Written by Jair Lopez
Recuerdo ese jueves 12 de marzo, a tan solo un par de días de terminar nuestras vacaciones de primavera me encontraba hospedado en el hogar de una familia en Searcy, cuando todos recibimos un correo en el que se nos pedía no regresar al campus.
Durante esos días, las noticias dejaban ver que la pandemia ya representaba un potencial riesgo en Latinoamérica. Se hablaba de las estrictas medidas que muchos países estaban tomando frente al nuevo virus. Cuando la universidad informó la suspensión de actividades académicas presenciales, la mayoría de estudiantes internacionales empezaron a agendar vuelos para regresar a sus países.
En El Salvador, todas las personas que entraban al país necesitaban someterse a una cuarentena estricta en centros de albergue antes de entrar al territorio. En aquel momento mi mejor opción era quedarme en mi dormitorio y esperar que el manejo de pasajeros se agilizará en mi país. Unos cuantos días después, a pesar de no tener ningún caso, el gobierno salvadoreño anunció cuarentena total, cierre de fronteras y aeropuertos. Durante los primeros días algo me decía que la situación solo duraría unas pocas semanas y que todos podrían regresar para terminar el semestre normalmente o que podría ir a casa. Pero a medida que las semanas pasaban, la gestión sanitaria no parecía mejorar, el número de casos aumentaba, y crecía la incertidumbre de no poder estar con mi familia por un largo tiempo.
Gracias a las autoridades de la universidad y al programa de becas del que soy parte, pude hospedarme en campus, terminar mi semestre de primavera en línea y aun tomar cursos durante el verano. Después de mayo, el campus parecía realmente un desierto. Viendo atrás pareciera que el tiempo paso volando, pero en realidad fueron alrededor de cinco meses viviendo en un campus prácticamente vacío. Solo acompañado de unos cuantos estudiantes internacionales que se encontraban en mi misma situación.
Fue agradable ver como todos regresaban en otoño. Y a pesar de las incontables restricciones, había esperanza de recuperar un poco la normalidad. No fue hasta agosto de 2020 que El Salvador tuvo una reapertura total y los aeropuertos normalizaron su actividad. A mediados del semestre, recibí la noticia que viajaría a casa para pasar mis vacaciones de navidad. No hay palabras para describir lo emocionante que fue ver a mi familia y abrazarles después de casi dieciséis meses después.
La pandemia representó una etapa de crecimiento personal para mi dónde aprendí la importancia de adaptarse situaciones no tan agradables, y a ser agradecido con Dios. Modifiqué mi rutina, desarrollé nuevos hábitos, y trabajé áreas de mi vida en las que solo hubiera podido enfocarme en una temporada de “pausa” como la que estábamos viviendo.

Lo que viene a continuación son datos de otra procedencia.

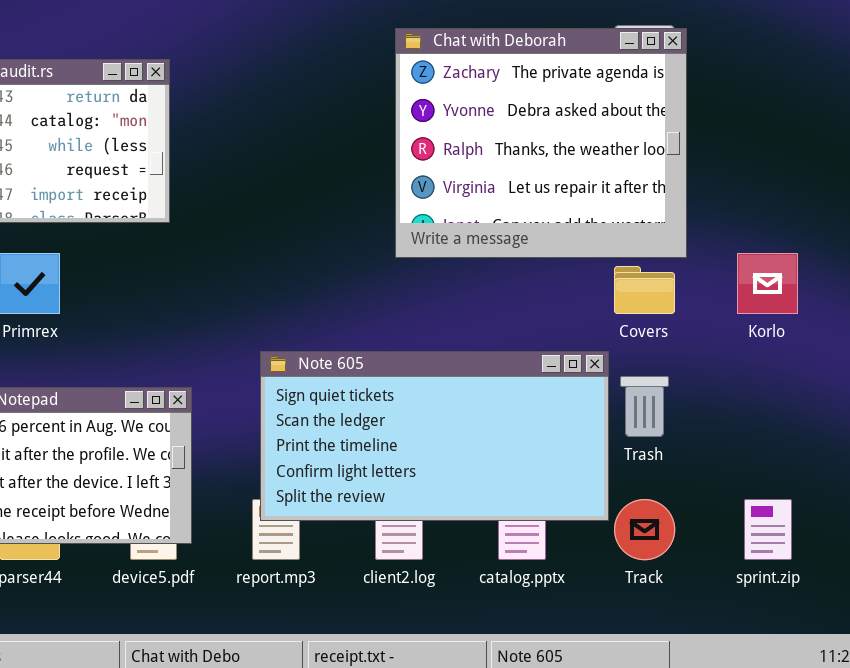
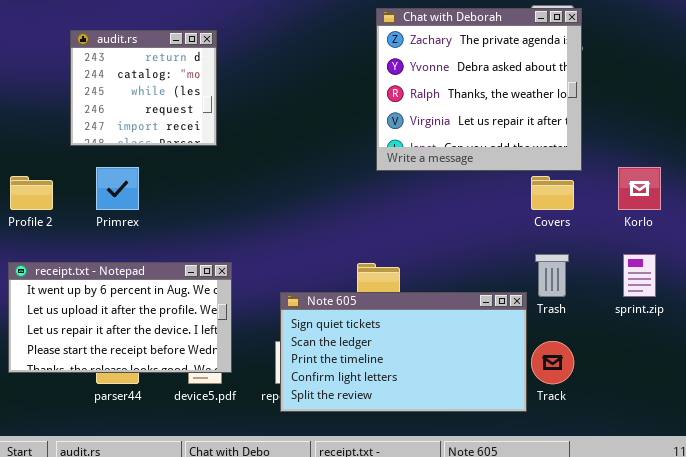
Note 605: [260,351,609,521] -> [280,292,527,412], moved
sprint.zip: [744,499,792,560] -> [623,254,656,297], moved

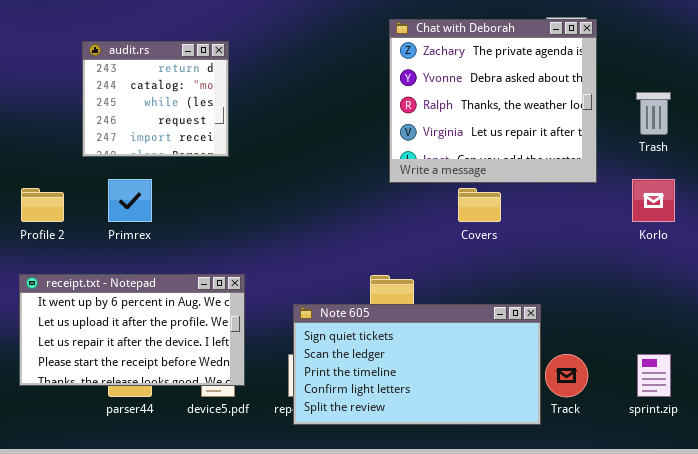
Covers: [531,176,574,210] -> [458,188,501,222], moved
Trash: [535,254,569,297] -> [636,92,671,135], moved
sprint.zip: [623,254,656,297] -> [637,354,671,397], moved

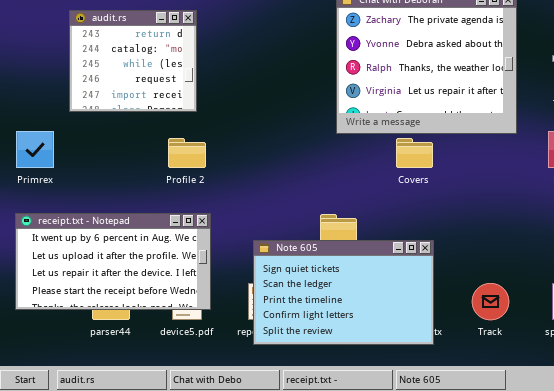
Primrex: [108,179,152,222] -> [16,131,54,168], moved
Profile 2: [21,188,64,222] -> [168,138,206,168], moved
Note 605: [293,304,541,425] -> [253,240,434,345], resized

I still remember that Thursday, just a few days before spring break was over: I was staying with a family in Searcy, Arkansas, when every student received an email asking us not to return to campus. During previous weeks, the news showed how the pandemic already represented a potential problem for Latin American countries. Many nations started to call for strict and even radical measures against the new virus. When the University informed us about the suspension of academic activities on campus, the great majority of international students started scheduling flights and getting ready to go back to their home countries.
El Salvador established in early March that every person arriving to the country needed to go through a strict quarantine in temporary “containment centers.” My best alternative at the moment was to stay in my dorm and wait for the passenger handling to improve. A few days later, despite not having any COVID-19 cases yet, the Salvadoran government announced the imposition of a national quarantine and the closure of borders and airports. At that moment, something was telling me that the situation would only last a few weeks and that everybody would be able to return to campus and finish the semester or that, at least, I would be able to go home soon. But as the days passed, the health management didn’t seem to get better, and the number of cases kept rising in my country. There was so much uncertainty, along with the growing sensation that I would not be able to see my family for a long time.
Thanks to the University and my scholarship program, I was able to stay in the dorms, finish my spring semester online and even take some summer courses. After May, the whole campus certainly appeared deserted, except for the presence of some staff, people working on remodeling and some other international students that were in the same situation as me. Looking back, it seems like the days went by so fast, but in reality, it was around five months living in a quiet and almost empty campus.
It was so nice to see people coming back for the fall semester. Despite the many social distancing restrictions, there seemed to be hope to get back some of the old normalcy. It was not until August that El Salvador reopened and airport activity started to normalize. We were halfway through the semester when I knew I would be able to fly back to spend Christmas break at home. I still have no words to describe how exciting it was to hug my family after about 16 months since the last time I had seen them.
Last summer, the pandemic, for me, was a growing season where I learned the importance of adapting and being thankful to God, even in situations in life that do not seem so nice. There were a lot of changes in my routines; I had to develop new habits, but I also had the chance to work on areas of my life that I would have only been able to focus on during a “pause season” like the one we all lived last year.